7. Conventional methods of Western medicine for the treatment of idiopathic hypercalciuria

  What are the treatment methods for idiopathic hypercalciuria? The following is a brief description:

  I. Treatment

  1. General Treatment

  Increase water intake, limit high-calcium, high-sodium, and high-oxalate diets. For those with severe hematuria or stones, strict low-calcium diet should be provided, but for children, the need for growth and development should be considered, and the daily supply of calcium should not be less than the basic need.

  2. Drug Treatment

  (1) Thiazide diuretics: Hydrochlorothiazide (dihydrochlorothiazide) is commonly used at a dose of 1-2mg/kg per day. Its action is to promote the reabsorption of calcium in the distal renal tubules, restoring normal urinary calcium levels; and regulate parathyroid hormone and 1,25(OH)2D3 to normal levels, making intestinal calcium absorption normal. The course of treatment is 6 weeks, and adults should take it for a long time.

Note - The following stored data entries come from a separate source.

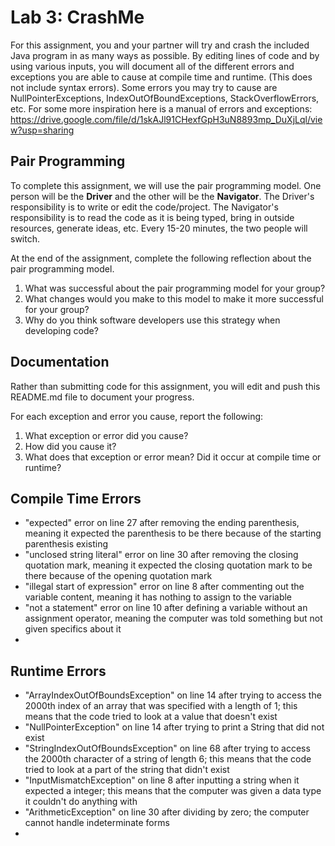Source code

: # Lab 3: CrashMe

For this assignment, you and your partner will try and crash the included Java program in as many ways as possible. By editing lines of code and by using various inputs, you will document all of the different errors and exceptions you are able to cause at compile time and runtime. (This does not include syntax errors). Some errors you may try to cause are NullPointerExceptions, IndexOutOfBoundExceptions, StackOverflowErrors, etc. For some more inspiration here is a manual of errors and exceptions: https://drive.google.com/file/d/1skAJl91CHexfGpH3uN8893mp_DuXjLql/view?usp=sharing

## Pair Programming
To complete this assignment, we will use the pair programming model. One person will be the **Driver** and the other will be the **Navigator**. The Driver's responsibility is to write or edit the code/project. The Navigator's responsibility is to read the code as it is being typed, bring in outside resources, generate ideas, etc. Every 15-20 minutes, the two people will switch.  

At the end of the assignment, complete the following reflection about the pair programming model.
1. What was successful about the pair programming model for your group?
2. What changes would you make to this model to make it more successful for your group?
3. Why do you think software developers use this strategy when developing code?

## Documentation
Rather than submitting code for this assignment, you will edit and push this README.md file to document your progress.

For each exception and error you cause, report the following:
1. What exception or error did you cause?
2. How did you cause it?
3. What does that exception or error mean? Did it occur at compile time or runtime?

## Compile Time Errors
- "expected" error on line 27 after removing the ending parenthesis, meaning it expected the parenthesis to be there because of the starting parenthesis existing
- "unclosed string literal" error on line 30 after removing the closing quotation mark, meaning it expected the closing quotation mark to be there because of the opening quotation mark
- "illegal start of expression" error on line 8 after commenting out the variable content, meaning it has nothing to assign to the variable 
- "not a statement" error on line 10 after defining a variable without an assignment operator, meaning the computer was told something but not given specifics about it
- 

## Runtime Errors
- "ArrayIndexOutOfBoundsException" on line 14 after trying to access the 2000th index of an array that was specified with a length of 1; this means that the code tried to look at a value that doesn't exist
- "NullPointerException" on line 14 after trying to print a String that did not exist
- "StringIndexOutOfBoundsException" on line 68 after trying to access the 2000th character of a string of length 6; this means that the code tried to look at a part of the string that didn't exist
- "InputMismatchException" on line 8 after inputting a string when it expected a integer; this means that the computer was given a data type it couldn't do anything with
- "ArithmeticException" on line 30 after dividing by zero; the computer cannot handle indeterminate forms
- 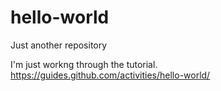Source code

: # hello-world
Just another repository

I'm just workng through the tutorial.
https://guides.github.com/activities/hello-world/

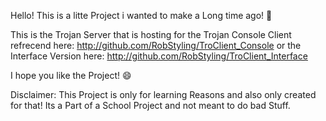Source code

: Hello! This is a litte Project i wanted to make a Long time ago! :space_invader:

This is the Trojan Server that is hosting for the Trojan Console Client refrecend here: http://github.com/RobStyling/TroClient_Console
or the Interface Version here: http://github.com/RobStyling/TroClient_Interface

I hope you like the Project! :smile:

Disclaimer: 
This Project is only for learning Reasons and also only created for that! 
Its a Part of a School Project and not meant to do bad Stuff.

  (2) Application of other drugs: Bendiadrene can reduce the excretion of urinary calcium and increase diuresis; sodium cellulose phosphate, when used in combination with the aforementioned diuretics, can reduce intestinal calcium absorption (10-30g/d, divided into 3-4 times); oral inorganic phosphate can reduce urinary calcium by combining with calcium in the intestines, preventing the formation of urinary stones; commonly used phosphate buffer solution.

  (3) Treatment of urinary stones: It should be treated according to the conventional methods for urinary system stones, while preventing and treating infection.

  II. Prognosis

  If the disease is diagnosed and treated early, the prognosis is good. Severe illness and long-term illness can lead to various complications, such as recurrent urinary tract infections, stones, causing obstructive kidney damage of the urinary tract, and ultimately leading to renal failure.